Obviously you end up paying a more realistic cost for the disposal of the shedloads of crap you generate, and this realistic cost will no doubt include the vast expense of operative-proof hi-tech equipment in the dustcart.

It's not entirely clear to us that this whizzo technology will actually see the light of day in the proposed bill, but the paper quotes leaked cabinet documents as saying there will be a move to allow councils to charge for the pickup of unsorted waste, and we can therefore see a certain logic to the associated introduction of systems to detect and to measure this waste. It will however be left to councils to decide whether to begin to charge for unsorted waste, although recent legislation already requires them to move towards sorting waste. Under the Household Waste Recycling Act 2003 English authorities need to be collecting at least two types of recyclable waste by the end of 2010, and a report on progress is due in October.

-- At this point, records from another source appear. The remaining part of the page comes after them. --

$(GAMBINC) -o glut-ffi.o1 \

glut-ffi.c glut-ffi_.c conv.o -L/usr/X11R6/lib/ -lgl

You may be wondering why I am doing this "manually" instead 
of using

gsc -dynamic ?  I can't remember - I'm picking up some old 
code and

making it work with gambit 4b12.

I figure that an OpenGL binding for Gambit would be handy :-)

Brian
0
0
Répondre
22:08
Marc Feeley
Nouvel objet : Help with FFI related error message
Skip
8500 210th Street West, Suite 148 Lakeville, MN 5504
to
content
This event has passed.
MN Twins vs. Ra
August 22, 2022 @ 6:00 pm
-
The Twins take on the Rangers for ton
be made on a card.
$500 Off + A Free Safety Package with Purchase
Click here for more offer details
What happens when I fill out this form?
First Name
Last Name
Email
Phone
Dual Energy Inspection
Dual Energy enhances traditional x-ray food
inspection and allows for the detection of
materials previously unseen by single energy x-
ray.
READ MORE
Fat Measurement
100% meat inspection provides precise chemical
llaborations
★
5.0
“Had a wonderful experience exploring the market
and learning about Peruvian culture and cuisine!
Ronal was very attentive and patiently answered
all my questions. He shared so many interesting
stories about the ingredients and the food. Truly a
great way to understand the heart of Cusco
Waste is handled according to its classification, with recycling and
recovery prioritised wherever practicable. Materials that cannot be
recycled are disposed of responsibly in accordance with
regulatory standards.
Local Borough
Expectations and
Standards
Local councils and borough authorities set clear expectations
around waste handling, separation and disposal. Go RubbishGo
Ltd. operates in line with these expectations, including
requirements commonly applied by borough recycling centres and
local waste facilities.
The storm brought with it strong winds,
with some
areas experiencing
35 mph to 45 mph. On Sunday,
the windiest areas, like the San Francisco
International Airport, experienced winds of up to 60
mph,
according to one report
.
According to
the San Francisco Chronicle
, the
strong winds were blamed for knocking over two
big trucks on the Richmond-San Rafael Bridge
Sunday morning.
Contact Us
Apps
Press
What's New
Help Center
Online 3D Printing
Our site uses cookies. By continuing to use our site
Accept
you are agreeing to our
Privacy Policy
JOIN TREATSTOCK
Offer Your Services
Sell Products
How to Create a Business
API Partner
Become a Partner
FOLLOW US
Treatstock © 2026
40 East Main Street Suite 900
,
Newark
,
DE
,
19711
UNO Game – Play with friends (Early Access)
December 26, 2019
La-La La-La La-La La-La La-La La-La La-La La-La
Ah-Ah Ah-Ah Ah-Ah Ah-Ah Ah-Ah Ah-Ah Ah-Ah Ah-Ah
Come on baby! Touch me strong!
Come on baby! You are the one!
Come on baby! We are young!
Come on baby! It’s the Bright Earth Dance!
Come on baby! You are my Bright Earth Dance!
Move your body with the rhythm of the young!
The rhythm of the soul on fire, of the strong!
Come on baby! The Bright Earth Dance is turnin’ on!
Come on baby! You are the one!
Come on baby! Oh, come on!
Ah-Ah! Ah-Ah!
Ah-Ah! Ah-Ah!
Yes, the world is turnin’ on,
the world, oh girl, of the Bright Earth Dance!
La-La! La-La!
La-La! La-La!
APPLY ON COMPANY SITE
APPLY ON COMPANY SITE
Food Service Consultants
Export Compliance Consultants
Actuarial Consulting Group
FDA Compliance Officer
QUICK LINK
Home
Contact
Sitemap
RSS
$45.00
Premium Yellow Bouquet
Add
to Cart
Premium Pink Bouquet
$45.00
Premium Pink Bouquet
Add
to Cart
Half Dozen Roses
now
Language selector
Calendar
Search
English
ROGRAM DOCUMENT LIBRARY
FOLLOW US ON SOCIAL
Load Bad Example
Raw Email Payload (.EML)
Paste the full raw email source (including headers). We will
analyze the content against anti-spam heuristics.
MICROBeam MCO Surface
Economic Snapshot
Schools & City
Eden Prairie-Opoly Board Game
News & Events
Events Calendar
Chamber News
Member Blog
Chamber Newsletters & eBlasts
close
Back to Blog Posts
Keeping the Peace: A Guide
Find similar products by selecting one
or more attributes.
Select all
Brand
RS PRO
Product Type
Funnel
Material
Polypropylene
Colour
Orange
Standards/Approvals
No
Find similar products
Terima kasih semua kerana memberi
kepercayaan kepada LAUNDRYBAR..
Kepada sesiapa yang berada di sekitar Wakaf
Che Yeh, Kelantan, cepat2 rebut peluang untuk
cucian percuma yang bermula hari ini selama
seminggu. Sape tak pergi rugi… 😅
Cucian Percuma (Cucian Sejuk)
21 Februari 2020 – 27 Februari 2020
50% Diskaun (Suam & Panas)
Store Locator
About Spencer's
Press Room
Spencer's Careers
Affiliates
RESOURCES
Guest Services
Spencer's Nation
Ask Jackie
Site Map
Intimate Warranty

But exquisitely, the proposals for incentive-based sorting, possibly including tagging, themselves appear to have been recycled. As indeed is, er, a quantity of the Sunday Times story. The Environment Agency has been pushing for a greater commitment to recycling for some time now, and the tagging plans first saw the light of day on the publication of a Downing Street strategy unit report, Waste Not Want Not, in 2002. At the time the Sunday Times said: "At the heart of the proposals is the notion that householders are paying far too little for disposal and that if people are made to pay more then they will consider recycling instead. Current charges, included in the council tax, average less than £1 a week per household."

While two years later it says: "...local authorities argue that householders are paying far too little for rubbish disposal. If people are made to pay more for such a service then they will consider recycling. Current charges, included in the council tax, average less than £1 per household."